Thanksgiving is my favorite holiday. Food and family, it’s everything I love! When I was 17 I had the flu and despite barely being able to hold my head up, I still tried to participate. I remember putting just a spoonful of mash potatoes on my plate and a tiny piece of turkey and looking down at my pathetic plate and realizing I should have stayed in bed. I wasn’t about to miss out on Thanksgiving. The year before that I was admitted to the hospital for a flare-up a few days before Thanksgiving. I basically begged the doctor to discharge me the day before Thanksgiving, even though I should have been in another day or two. He reluctantly agreed to my pleas.
There are things that are outside of our control, hello Crohn’s Disease and the flu. However, there are some things that we can control. Like avoiding foods that can be upsetting to our stomachs, enter my home made corn souffle. Growing up this was my favorite dish, my mom’s friend made it every year, and I was always the first one to grab a serving, and then go back for seconds and thirds.
This year I made it for the first time by myself, quite an accomplishment at 31. I decided to make it for the Thanksgiving pot luck at work. Normally I sign up to bring drinks and paper goods. Everyone was shocked that I made something and probably equally shocked that it was good. I had a little, knowing that it was a risk and I end up being okay.
It all went downhill later that day. I got cocky. I made an extra plate of leftovers to bring home for dinner. I don’t mind eating Thanksgiving food every day of the year, I will never get tired of turkey. Pack up all the leftovers. The night before Thanksgiving, I heated up my potluck leftovers and decided to relax and enjoy my food. Thanksgiving morning I woke up and wasn’t feeling great. I didn’t eat all day, and then the painful SHARP cramps started to hit me. I made it to our friend’s house and sat down and thought I can get through this. My plan was to eat very little and power through with a smile on my face. I enjoy everyone’s company, I didn’t want to miss out. FOMO is a side effect of most chronic illnesses. After about five minutes I decided it wasn’t worth it. I grabbed an Uber home, took a hot shower and a Percocet and tried to sleep it off.
I knew it was a partial obstruction and I knew it was my own fault. I planned to try and weather the storm. If I could get through the night and make it to the morning everything would be okay. If morning came and I was still in pain, I would go to the ER. I know the drill, they give me some pain meds, see how bad the obstruction is and usually send me on my way. Every ER trip is $300, and a pain in the butt, so I try to hold off unless I am absolutely miserable.
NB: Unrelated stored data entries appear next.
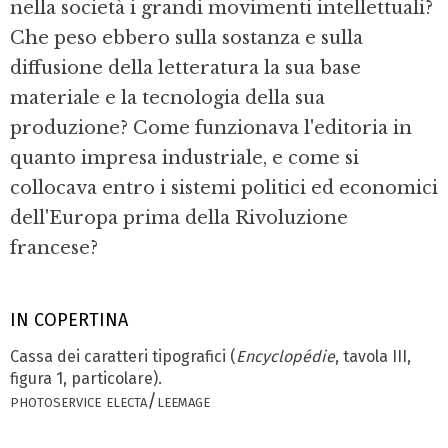
nella società i grandi movimenti intellettuali?
Che peso ebbero sulla sostanza e sulla
diffusione della letteratura la sua base
materiale e la tecnologia della sua
produzione? Come funzionava l'editoria in
quanto impresa industriale, e come si
collocava entro i sistemi politici ed economici
dell'Europa prima della Rivoluzione
francese?
IN COPERTINA
Cassa dei caratteri tipografici (
Encyclopédie
, tavola III,
figura 1, particolare).
photoservice electa/leemage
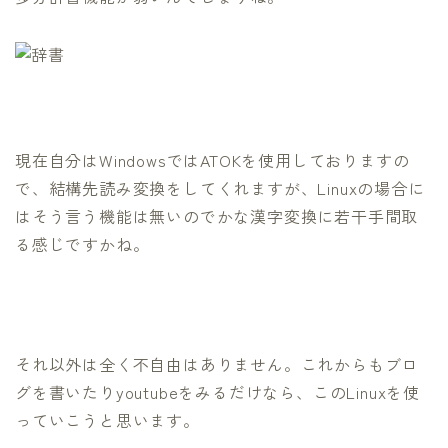
現在自分はWindowsではATOKを使用しておりますの
で、結構先読み変換をしてくれますが、Linuxの場合に
はそう言う機能は無いのでかな漢字変換に若干手間取
る感じですかね。
それ以外は全く不自由はありません。これからもブロ
グを書いたりyoutubeをみるだけなら、このLinuxを使
っていこうと思います。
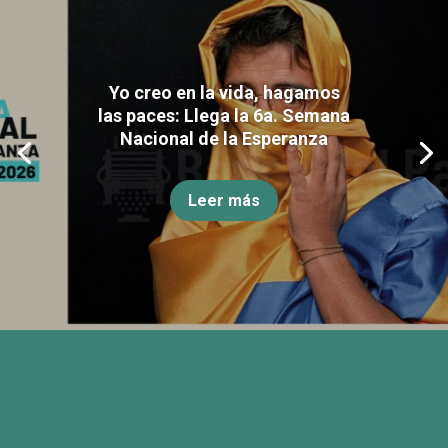
Yo creo en la vida, hagamos
las paces: Llega la 6a. Semana
Nacional de la Esperanza
Leer más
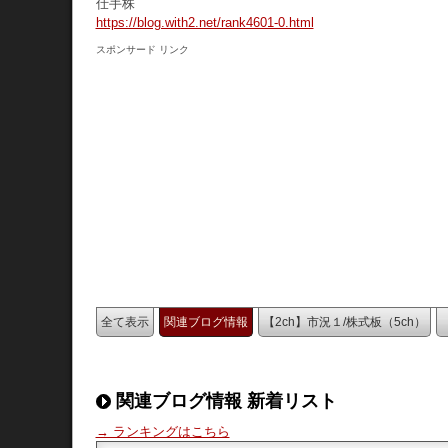
仕手株
https://blog.with2.net/rank4601-0.html
スポンサード リンク
全て表示
関連ブログ情報
【2ch】市況１/株式板（5ch）
関連ブログ情報 新着リスト
→ ランキングはこちら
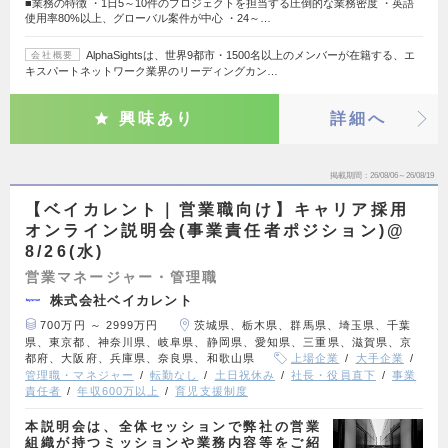
■業務の特徴 ・1日5～10件のプロジェクトを担当する圧倒的な業務密度 ・英語
使用率80%以上、グローバル案件が中心 ・24～…
AlphaSightsは、世界9都市・1500名以上のメンバーが在籍する、エ
会社概要
キスパートネットワーク業界のリーディングカン…
興味あり
詳細へ
掲載期間
26/08/06～26/08/19
【ベイカレント｜営業職向け】キャリア採用
オンライン説明会(事業責任者ポジション)@
8/26(水)
営業マネージャー・管理職
株式会社ベイカレント
700万円 ～ 2999万円
茨城県、栃木県、群馬県、埼玉県、千葉
県、東京都、神奈川県、岐阜県、静岡県、愛知県、三重県、滋賀県、京
都府、大阪府、兵庫県、奈良県、和歌山県
上場企業
大手企業
管理職・マネジャー
転勤なし
土日祝休み
社長・役員直下
事業
責任者
年収600万以上
育児支援制度
本説明会は、全体セッションで弊社の営業
組織が持つミッションや業務内容等をご紹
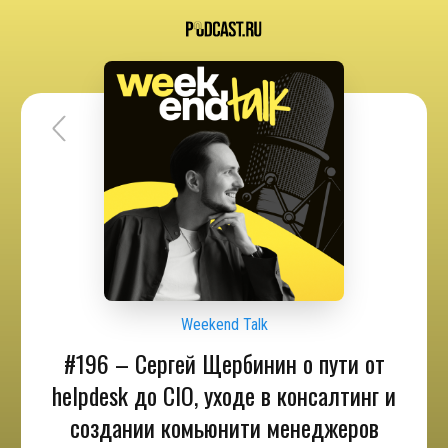
Weekend Talk
#196 – Сергей Щербинин о пути от
helpdesk до CIO, уходе в консалтинг и
создании комьюнити менеджеров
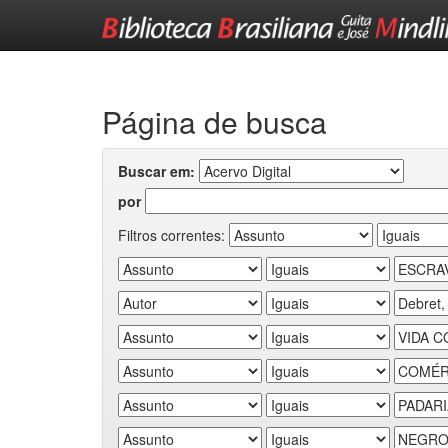
Skip
navigation
Página de busca
Buscar em:
por
Filtros correntes:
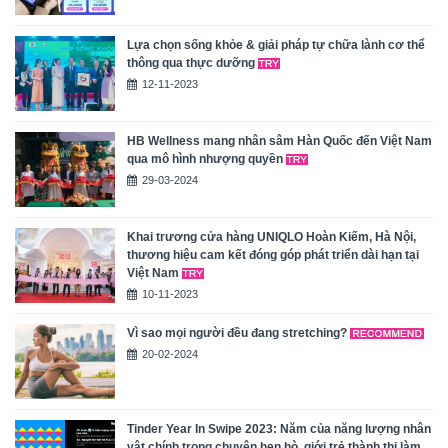
Lựa chọn sống khỏe & giải pháp tự chữa lành cơ thể
thông qua thực dưỡng
12-11-2023
HB Wellness mang nhân sâm Hàn Quốc đến Việt Nam
qua mô hình nhượng quyền
29-03-2024
Khai trương cửa hàng UNIQLO Hoàn Kiếm, Hà Nội,
thương hiệu cam kết đóng góp phát triển dài hạn tại
Việt Nam
10-11-2023
Vì sao mọi người đều đang stretching?
20-02-2024
Tinder Year In Swipe 2023: Năm của năng lượng nhân
vật chính trong chuyện hẹn hò, giới trẻ thành thị làm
Midnight I woke up and threw up a lot, which concerned me. Of my typical symptoms, vomiting isn’t one of them. I cleaned myself up, drank some fluids (you don’t want to get dehydrated), and waited a bit for my stomach to calm down so I could take another pain pill. I didn’t want to take something and then immediately throw up.
I started watching The First Wives Club on Hulu, a 90s gem. Honestly, streaming services are a lifesaver. Back in the day, I would just watch infomercials at 2 a.m. I knew a lot about the George Foreman Grill.
Morning came and the pain had subsided. I knew the obstruction had cleared and to take it easy. I pretty much avoided food most of the day and then had soup for dinner. I still had a long weekend to enjoy, I wasn’t going to ruin the rest of it. If I didn’t tell you about my horrible Thanksgiving, you wouldn’t know, unless you paid attention to the fact that I just had a little soup Friday night.
I’ve had Crohn’s Disease for 16 years, this isn’t new information. I know what foods I should avoid, I know better, and yet I still find myself being a complete moron. I ruined my favorite holiday because I couldn’t resist a serving of my favorite entree. It wasn’t worth it. I’m not saying the corn souffle was bad, it was really good, but it wasn’t worth the agony I endured all night. I really hope I learned my lesson, but I’ve been known to repeat my mistakes.